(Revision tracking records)
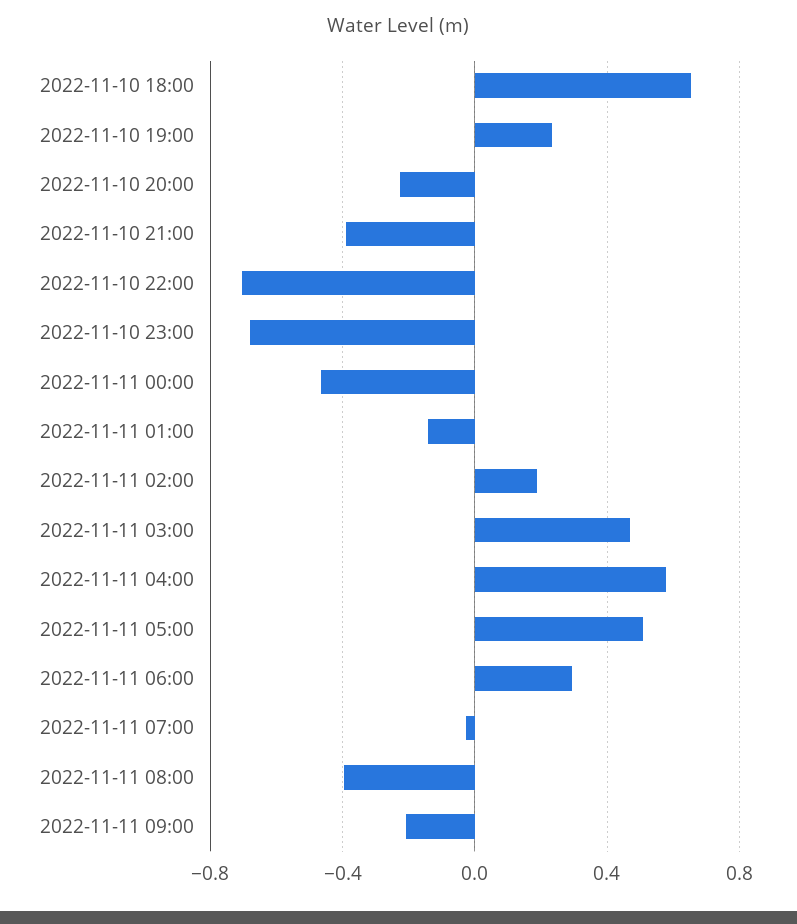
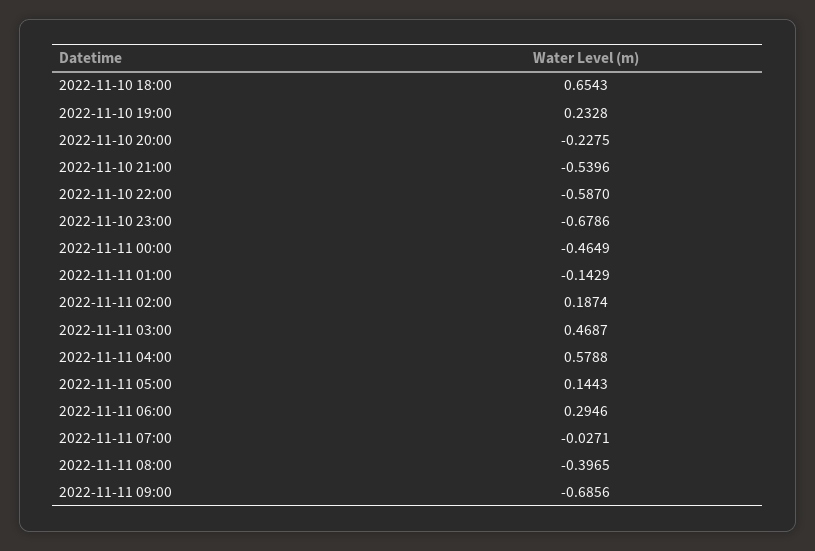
  {
    "2022-11-10 18:00": 0.6543,
    "2022-11-10 19:00": 0.2328,
    "2022-11-10 20:00": -0.2275,
-   "2022-11-10 21:00": -0.4,
+   "2022-11-10 21:00": -0.5396,
-   "2022-11-10 22:00": -0.7,
+   "2022-11-10 22:00": -0.587,
    "2022-11-10 23:00": -0.6786,
    "2022-11-11 00:00": -0.4649,
    "2022-11-11 01:00": -0.1429,
    "2022-11-11 02:00": 0.1874,
    "2022-11-11 03:00": 0.4687,
    "2022-11-11 04:00": 0.5788,
-   "2022-11-11 05:00": 0.5,
+   "2022-11-11 05:00": 0.1443,
    "2022-11-11 06:00": 0.2946,
    "2022-11-11 07:00": -0.0271,
    "2022-11-11 08:00": -0.3965,
-   "2022-11-11 09:00": -0.2
+   "2022-11-11 09:00": -0.6856
  }

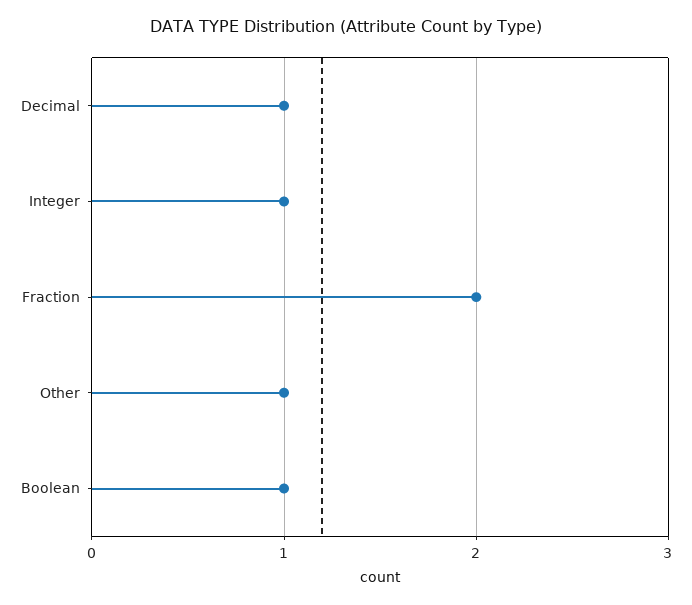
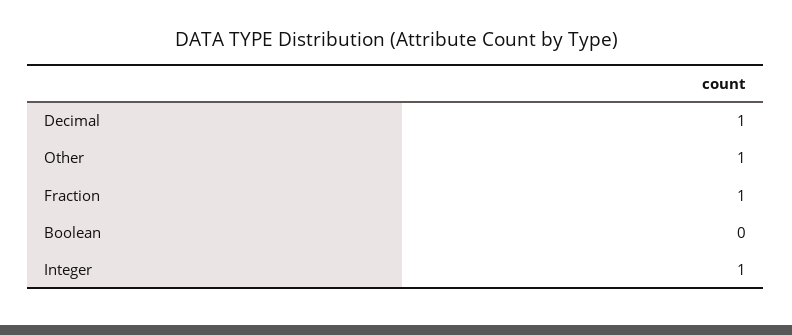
  {
    "Decimal": 1,
    "Integer": 1,
-   "Fraction": 2,
+   "Fraction": 1,
    "Other": 1,
-   "Boolean": 1
+   "Boolean": 0
  }

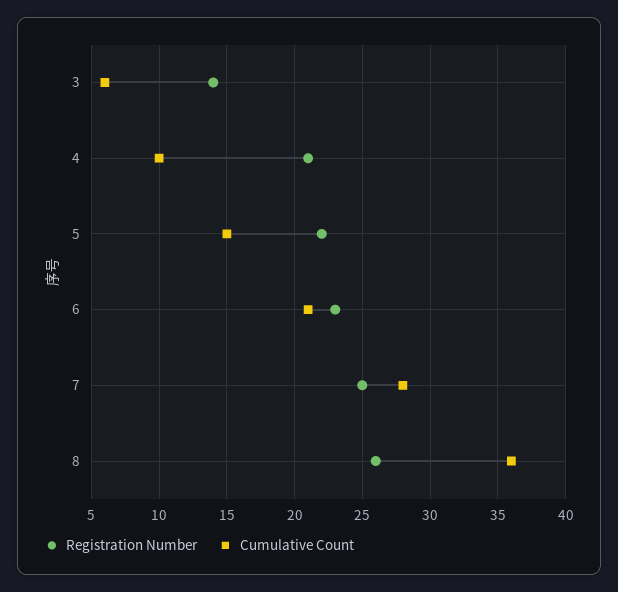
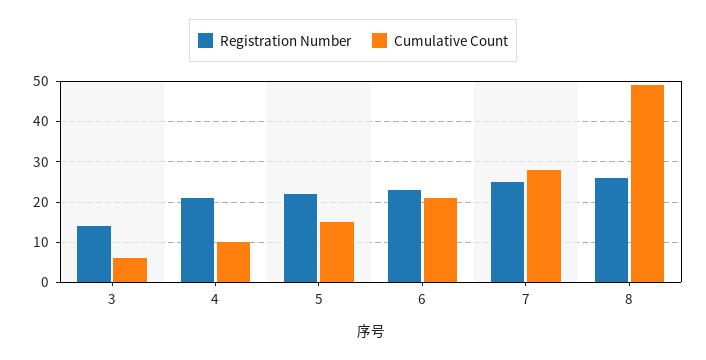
  {
    "Registration Number": {
      "3": 14,
      "4": 21,
      "5": 22,
      "6": 23,
      "7": 25,
      "8": 26
    },
    "Cumulative Count": {
      "3": 6,
      "4": 10,
      "5": 15,
      "6": 21,
      "7": 28,
-     "8": 36
+     "8": 50
    }
  }

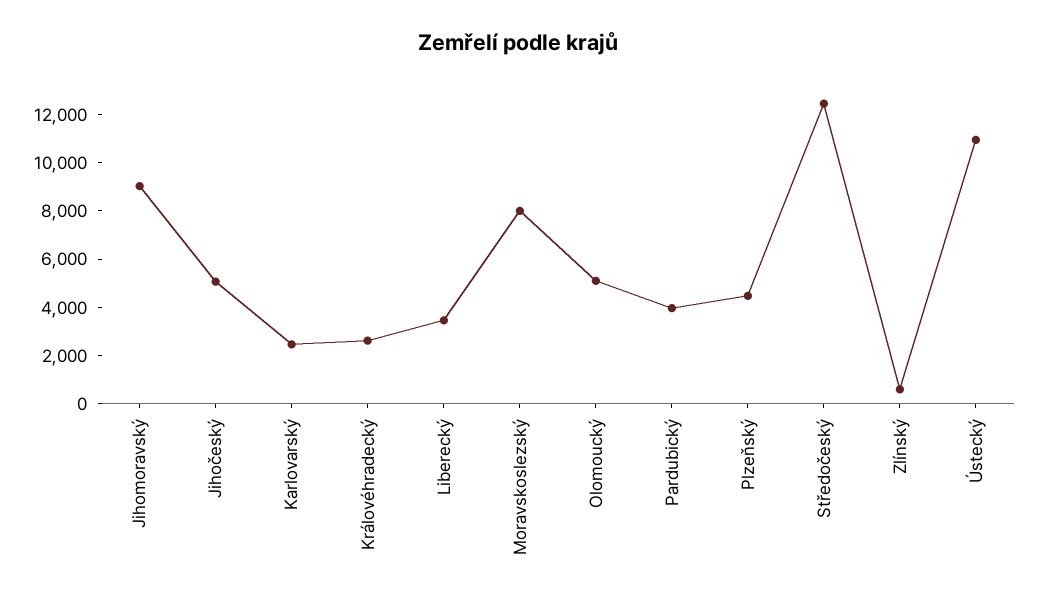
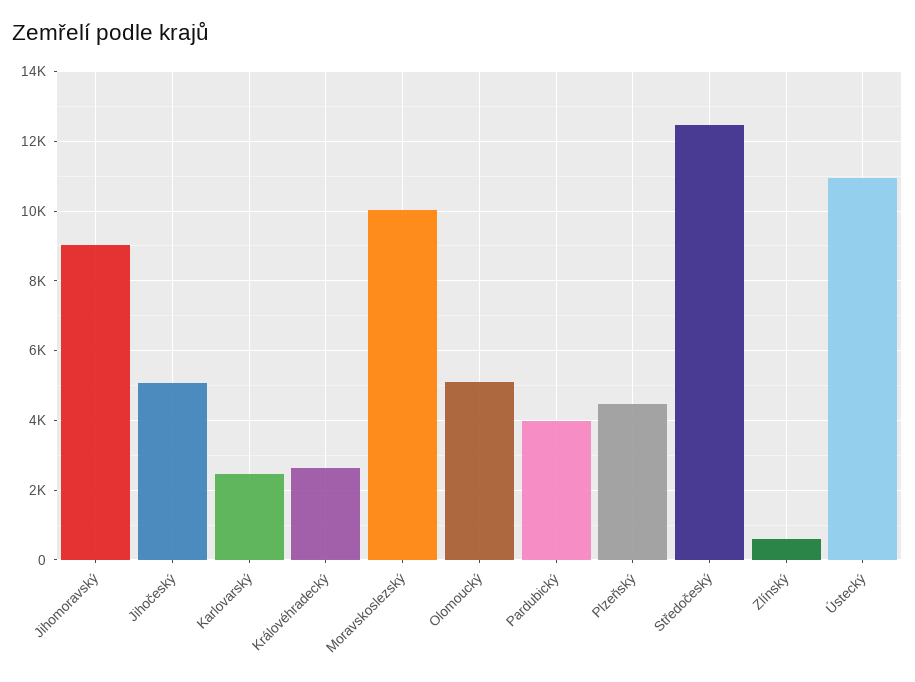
  {
    "Jihomoravský": 9000,
    "Jihočeský": 5000,
    "Karlovarský": 2400,
    "Královéhradecký": 2600,
-   "Liberecký": 3500,
-   "Moravskoslezský": 8000,
+   "Moravskoslezský": 10000,
    "Olomoucký": 5200,
    "Pardubický": 4000,
    "Plzeňský": 4400,
    "Středočeský": 12400,
    "Zlínský": 600,
    "Ústecký": 11000
  }

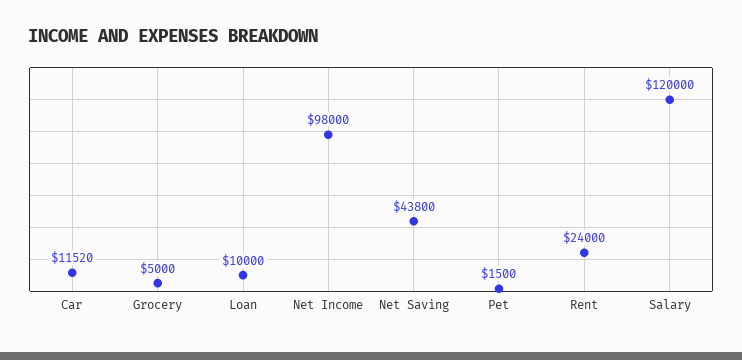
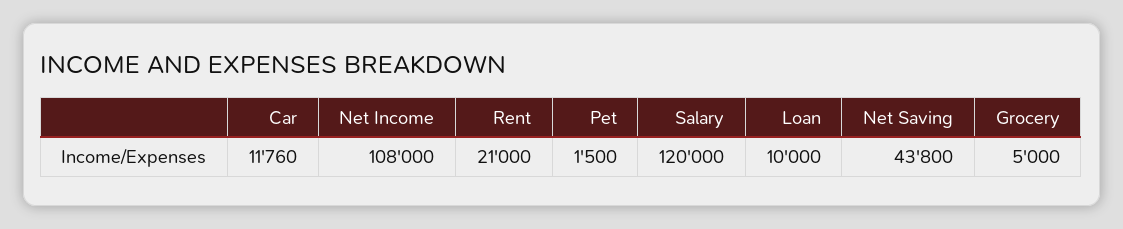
  {
-   "Car": 11520,
+   "Car": 11760,
    "Grocery": 5000,
    "Loan": 10000,
-   "Net Income": 98000,
+   "Net Income": 108000,
    "Net Saving": 43800,
    "Pet": 1500,
-   "Rent": 24000,
+   "Rent": 21000,
    "Salary": 120000
  }

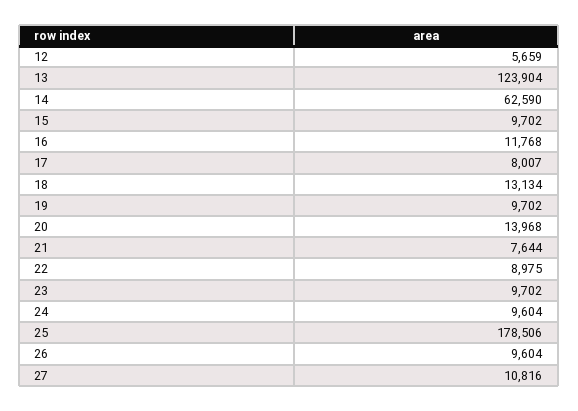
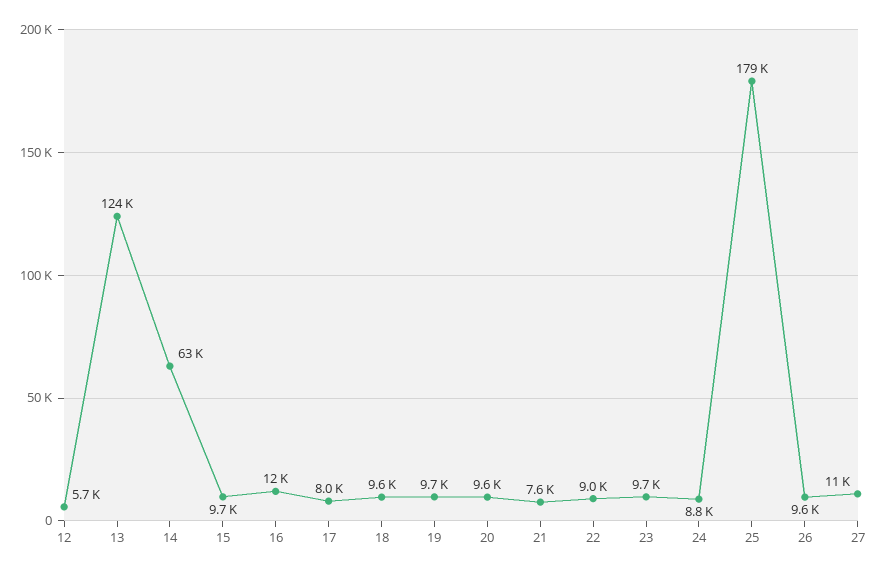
  {
    "12": 5659,
    "13": 123904,
    "14": 62590,
    "15": 9702,
    "16": 11768,
    "17": 8007,
-   "18": 13134,
+   "18": 9600,
    "19": 9702,
-   "20": 13968,
+   "20": 9600,
    "21": 7644,
    "22": 8975,
    "23": 9702,
-   "24": 9604,
+   "24": 8800,
    "25": 178506,
    "26": 9604,
    "27": 10816
  }

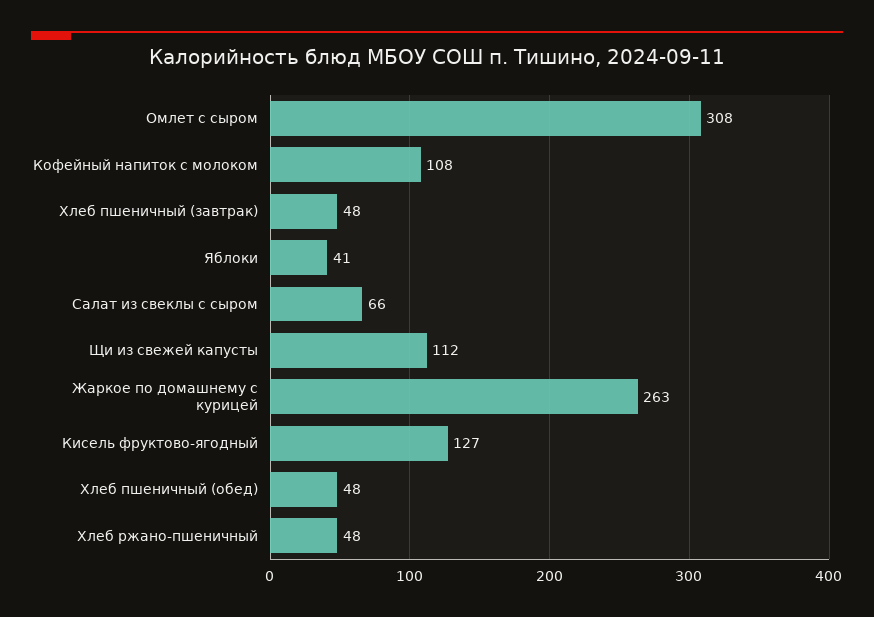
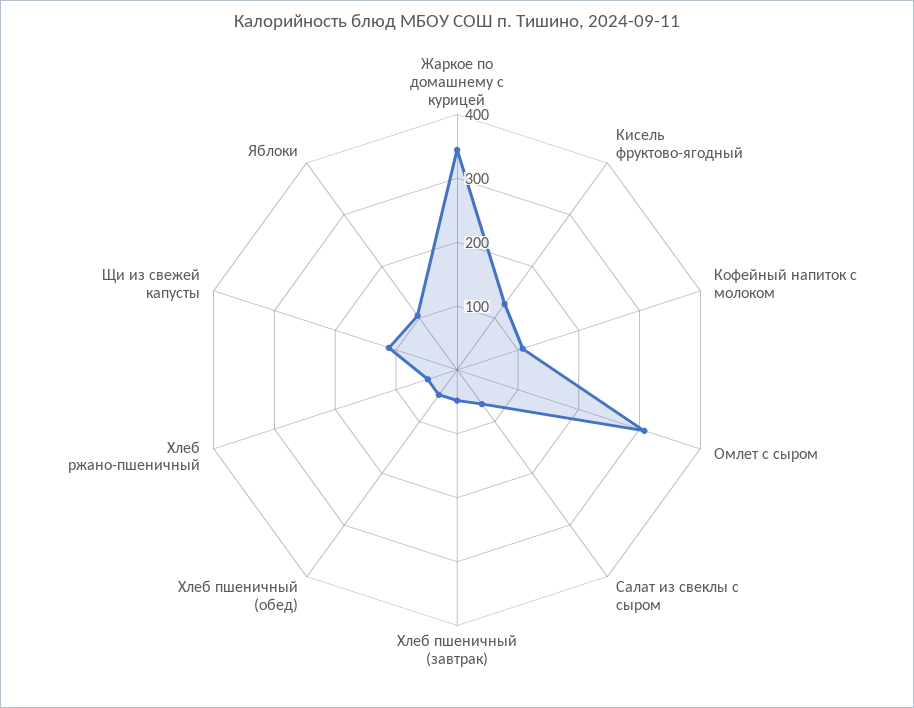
  {
    "Омлет с сыром": 308,
    "Кофейный напиток с молоком": 108,
    "Хлеб пшеничный (завтрак)": 48,
-   "Яблоки": 41,
+   "Яблоки": 100,
    "Салат из свеклы с сыром": 66,
    "Щи из свежей капусты": 112,
-   "Жаркое по домашнему с курицей": 263,
+   "Жаркое по домашнему с курицей": 340,
    "Кисель фруктово-ягодный": 127,
    "Хлеб пшеничный (обед)": 48,
    "Хлеб ржано-пшеничный": 48
  }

### [TASK GOAL]
Which lines above contain the word "Жаркое"? List them.

### [FINISHED EXERCISE]
-   "Жаркое по домашнему с курицей": 263,
+   "Жаркое по домашнему с курицей": 340,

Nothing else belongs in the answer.